Précocement douée, ses talents de claveciniste lui valent de jouer à la Cour
dès l’âge de cinq ans et d’y demeurer quelques années dans l’entourage de
Madame de Montespan. Mariée avec l’organiste Marin de La Guerre en 1684, «
la petite Jacquet » déploie une intense activité de pédagogue et
d’instrumentiste, mais aussi de compositrice. Son Premier Livre de Pièces de
Clavessin paraît en 1687, suivi, en 1694, par la représentation de sa
tragédie lyrique Céphale et Procris, qui se solde par un échec. Après 13 ans
de silence, durant lesquels elle compose, vers 1695, ses six premières
sonates qui survivent en manuscrit grâce à Sébastien de Brossard, Élisabeth
Jacquet de La Guerre, veuve depuis 1704, donne à la publication un recueil
de Six Sonates pour le Viollon et pour le Clavecin (1707) jouées avec succès
à la Cour, au « petit couvert » ; elles lui valent, d’après le Mercure
galant, « beaucoup de loüanges » de la part de Louis XIV qui ajoute «
qu’elles ne ressembloient à rien. (…) Le Roy avoit non seulement trouvé sa
Musique très-belle ; mais aussi (…) originale, ce qui se trouve aujourd’huy
fort rarement. » Suivront deux livres de cantates en 1708 et 1711, puis un
dernier vers 1715, seul ouvrage publié de la compositrice qui ne soit pas
dédié à Louis XIV, un souverain auquel de son propre aveu, elle a « appris à
consacrer toutes [ses] veilles.» Aucune autre musique d’Élisabeth Jacquet de
La Guerre n’est connue après l’année de la mort d’un monarque pour lequel
elle nourrissait visiblement une admiration respectueuse où entrait sans
doute aussi un peu de tendresse. Elle meurt rue des Prouvaires, dans la
paroisse Saint-Eustache, le 27 juin 1729.
Les cinq sonates –
les deux pour violon du manuscrit de Brossard et trois du recueil de 1707 –
choisies par La Rêveuse dans le cadre de cette anthologie illustrent
parfaitement la fascination qu’exerçaient sur les musiciens français la
théâtralité assumée et la liberté pleine de feu de la musique italienne.

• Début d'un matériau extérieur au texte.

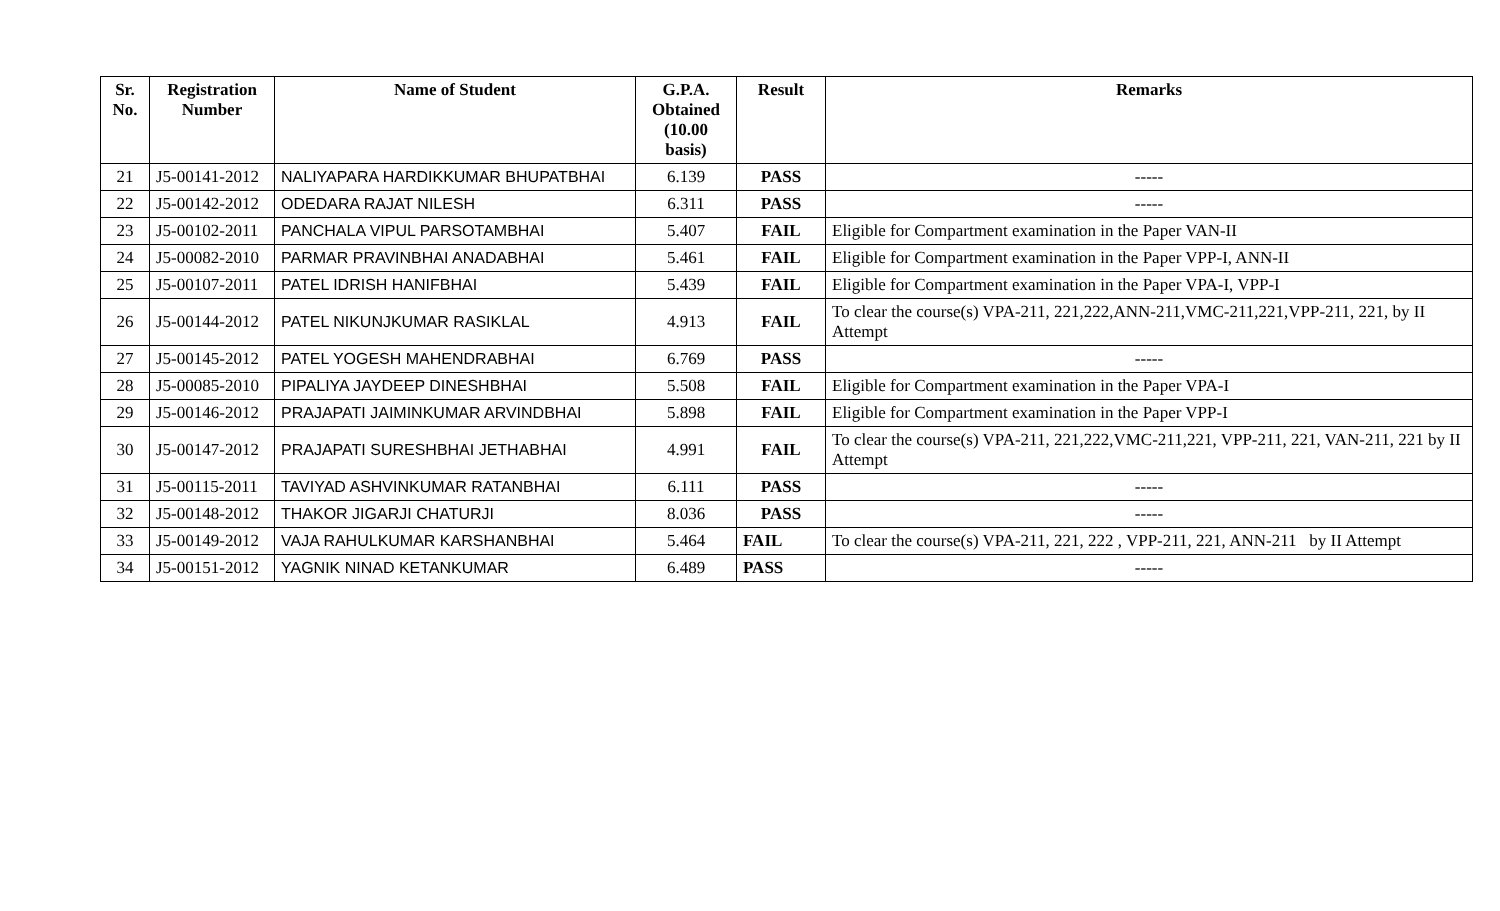| Sr. No. | Registration Number | Name of Student | G.P.A. Obtained (10.00 basis) | Result | Remarks |
| --- | --- | --- | --- | --- | --- |
| 21 | J5-00141-2012 | NALIYAPARA HARDIKKUMAR BHUPATBHAI | 6.139 | PASS | ----- |
| 22 | J5-00142-2012 | ODEDARA RAJAT NILESH | 6.311 | PASS | ----- |
| 23 | J5-00102-2011 | PANCHALA VIPUL PARSOTAMBHAI | 5.407 | FAIL | Eligible for Compartment examination in the Paper VAN-II |
| 24 | J5-00082-2010 | PARMAR PRAVINBHAI ANADABHAI | 5.461 | FAIL | Eligible for Compartment examination in the Paper VPP-I, ANN-II |
| 25 | J5-00107-2011 | PATEL IDRISH HANIFBHAI | 5.439 | FAIL | Eligible for Compartment examination in the Paper VPA-I, VPP-I |
| 26 | J5-00144-2012 | PATEL NIKUNJKUMAR RASIKLAL | 4.913 | FAIL | To clear the course(s) VPA-211, 221,222,ANN-211,VMC-211,221,VPP-211, 221, by II Attempt |
| 27 | J5-00145-2012 | PATEL YOGESH MAHENDRABHAI | 6.769 | PASS | ----- |
| 28 | J5-00085-2010 | PIPALIYA JAYDEEP DINESHBHAI | 5.508 | FAIL | Eligible for Compartment examination in the Paper VPA-I |
| 29 | J5-00146-2012 | PRAJAPATI JAIMINKUMAR ARVINDBHAI | 5.898 | FAIL | Eligible for Compartment examination in the Paper VPP-I |
| 30 | J5-00147-2012 | PRAJAPATI SURESHBHAI JETHABHAI | 4.991 | FAIL | To clear the course(s) VPA-211, 221,222,VMC-211,221, VPP-211, 221, VAN-211, 221 by II Attempt |
| 31 | J5-00115-2011 | TAVIYAD ASHVINKUMAR RATANBHAI | 6.111 | PASS | ----- |
| 32 | J5-00148-2012 | THAKOR JIGARJI CHATURJI | 8.036 | PASS | ----- |
| 33 | J5-00149-2012 | VAJA RAHULKUMAR KARSHANBHAI | 5.464 | FAIL | To clear the course(s) VPA-211, 221, 222 , VPP-211, 221, ANN-211 by II Attempt |
| 34 | J5-00151-2012 | YAGNIK NINAD KETANKUMAR | 6.489 | PASS | ----- |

Cette fièvre, manifeste dans la vivacité des mouvements rapides comme dans
l’usage de traits virtuoses et de chromatismes marqués, est néanmoins
tempérée par des éléments très français. Formellement, on note, par exemple,
l’utilisation de rythmes pointés et de danses (sarabande et gavotte de la
Sonate en la mineur n°2), mais aussi une présence affirmée de la viole de
gambe, instrument obligé auquel Élisabeth Jacquet de La Guerre réserve des
passages solistes (Aria de la Sonate en fa majeur, entre autres), et, dans
l’esprit, une retenue, voire une pudeur ombrée de mélancolie (Aria de la
Sonate en ré mineur), qui parlent le même langage que les œuvres picturales
du temps. Les interprètes doivent donc, pour rendre parfaitement cette
musique, faire preuve de grandes qualités d’équilibre, afin qu’aucune de ces
deux tendances ne prenne le pas sur l’autre.
La Rêveuse
(photographie ci-contre), qui regroupe de talentueux musiciens rompus aux
exigences du répertoire baroque, fait revivre cette musique avec un brio et
une intelligence qu’on ne peut que saluer. Un des nombreux points forts de
l’interprétation de cet ensemble est justement de faire sentir tout ce que
la musique d’Élisabeth Jacquet de La Guerre doit à l’Italie mais aussi son
profond enracinement dans la sensibilité française. Les mouvements rapides
sont vigoureux, enlevés, brillants, tandis que les plus modérés se déploient
avec une tendresse et une émotion touchantes jusque dans leur réserve,
voire, dans les Grave introductifs, une solennité dont aucune lourdeur ne
vient empeser la marche. La clarté des textures et la fermeté de
l’articulation permettent de percevoir toute la richesse des sonates sans
que l’attention portée au plus petit détail affecte la cohérence globale des
œuvres. Stéphan Dudermel au violon et Florence Bolton à la basse de viole,
qui illumine également les deux pièces de Jacques Morel offertes en
complément de programme, se révèlent techniquement très affûtés et soucieux
de caractériser chacun des mouvements avec autant de précision que de
sensibilité. Ces deux excellents solistes s’appuient sur un continuo
impeccablement réalisé, mené par Benjamin Perrot, que l’on peut aussi
entendre, sur ce disque, dans une vision pleine de subtilité de la
transcription pour théorbe des Sylvains de François Couperin par Robert de
Visée, avec un sens très sûr du mouvement et de la couleur, jamais intrusif,
mais d’une remarquable inventivité quant à la structuration et à l’avancée
du discours. Qu’il adopte la déclamation du théâtre ou le murmure de la
confidence, cet enregistrement de La Rêveuse, en ce qu’il semble avoir
profondément saisi toutes les dimensions, rhétoriques, historiques,
émotionnelles, de la musique d’Élisabeth Jacquet de La Guerre délivre une
splendide impression d’évidence et de naturel, qui emporte sans peine
l’adhésion de l’auditeur.
Je vous recommande donc chaudement ce magnifique
enregistre-ment, qui se hisse, à mon avis, parmi les meilleurs jamais
consacrés à Élisabeth Jacquet de La Guerre. Il permet de découvrir ou de
redécouvrir la musique de cette fascinante compositrice dans des conditions
proches de l’idéal et confirme La Rêveuse comme un ensemble à suivre avec la
plus grande attention.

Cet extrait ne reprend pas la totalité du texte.